Sunday, December 22, 2013

Soldier honored for aiding victims of Boston Marathon bombings

JBLM soldier honored for aiding victims of Boston Marathon bombings
The Olympian
Staff writer
December 20, 2013

Paul Cusack had certain expectations about running his first Boston Marathon just a short drive from his hometown of Westwood, Mass.

Then the unexpected happened.

Cusack, a 42-year-old Army sergeant, was part of a group representing the 2nd Battalion, 75th Ranger Regiment from Joint Base Lewis-McChord. He finished the 26-mile race under sunny skies just as the Red Sox sealed a victory at nearby Fenway Park, culminating in what appeared to be a perfect spring day.

The euphoria was shattered by two explosions near the finish line on Boylston Street. The blasts, 13 seconds and 200 yards apart, created an atmosphere of chaos.

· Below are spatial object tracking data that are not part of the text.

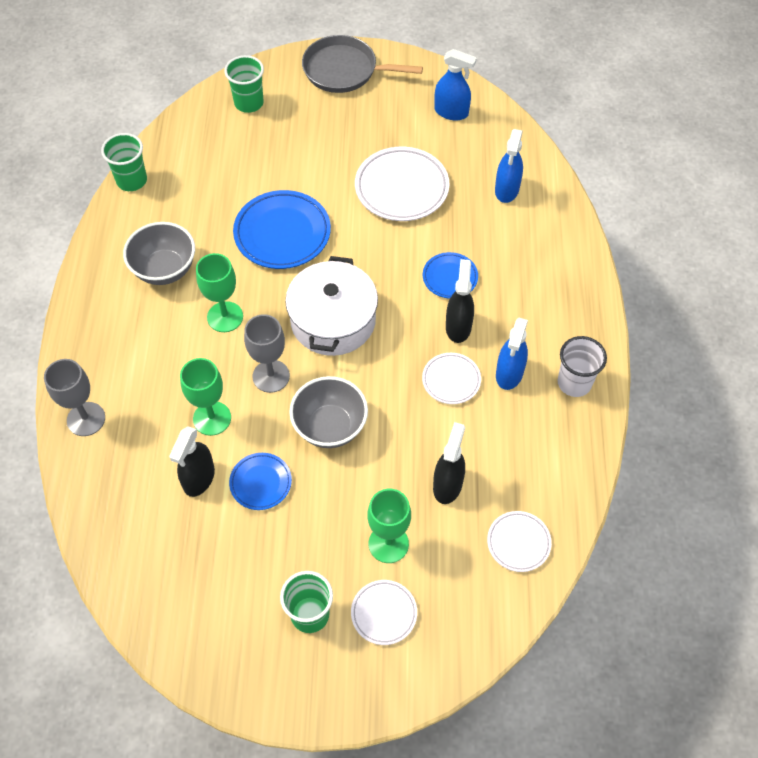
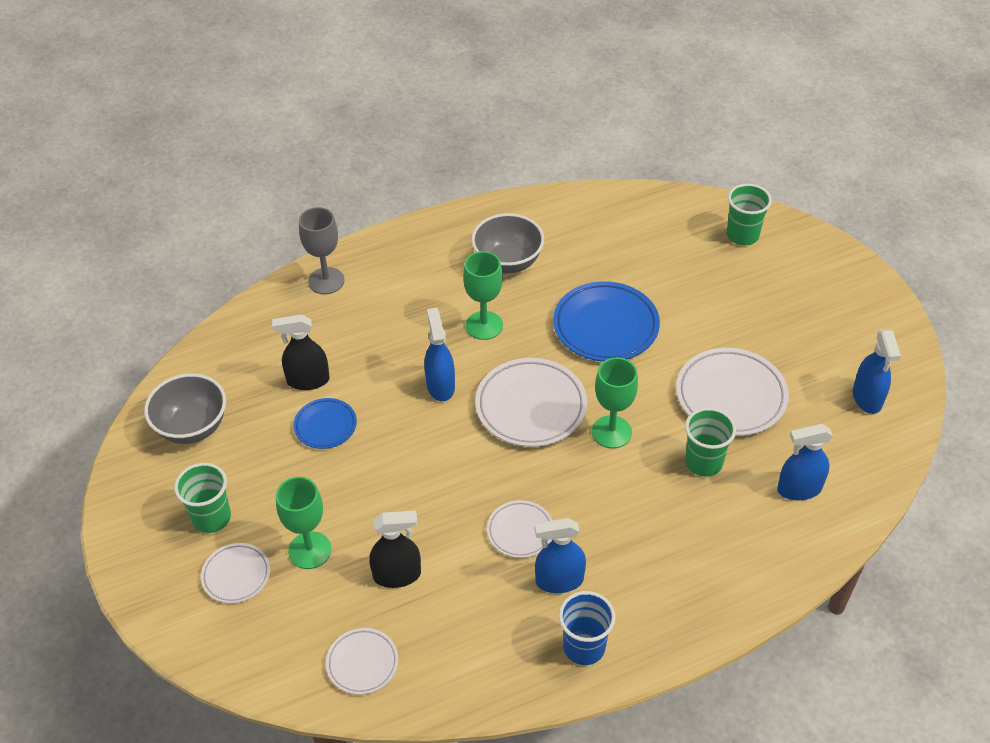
camera: 65 degrees right, 10 degrees down
(132, 180) = (588, 197): green cup -> green cup (703, 462)
(212, 418) = (372, 363): green goblet -> green goblet (611, 432)
(271, 376) = (440, 386): grey goblet -> blue spray bottle
(330, 427) = (411, 453): grey bowl -> grey bowl (192, 427)
(333, 320) = (531, 406): white pot -> white plate
(344, 70) = (846, 288): grey pan -> none
(450, 277) = (646, 482): blue plate -> none
(458, 327) = (589, 513): black spray bottle -> none
(574, 383) = (584, 647): white cup -> blue cup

Brothers Dzhokhar and Tamerlan Tsarnaev were responsible for the attack, which killed three people and injured more than 200.

“You take certain expectations with you overseas, and you take other ones when you’re in your hometown,” Cusack told The News Tribune shortly before a ceremony Friday to honor his swift actions to help victims in the April 15 attack. “The wounds suffered by the people were definitely like what you see overseas, unfortunately.”

Cusack, who was given the Soldier’s Medal, was one of 14 medal recipients at the ceremony at Lewis-McChord. The Soldier’s Medal is awarded for acts of heroism not involving conflict with an enemy.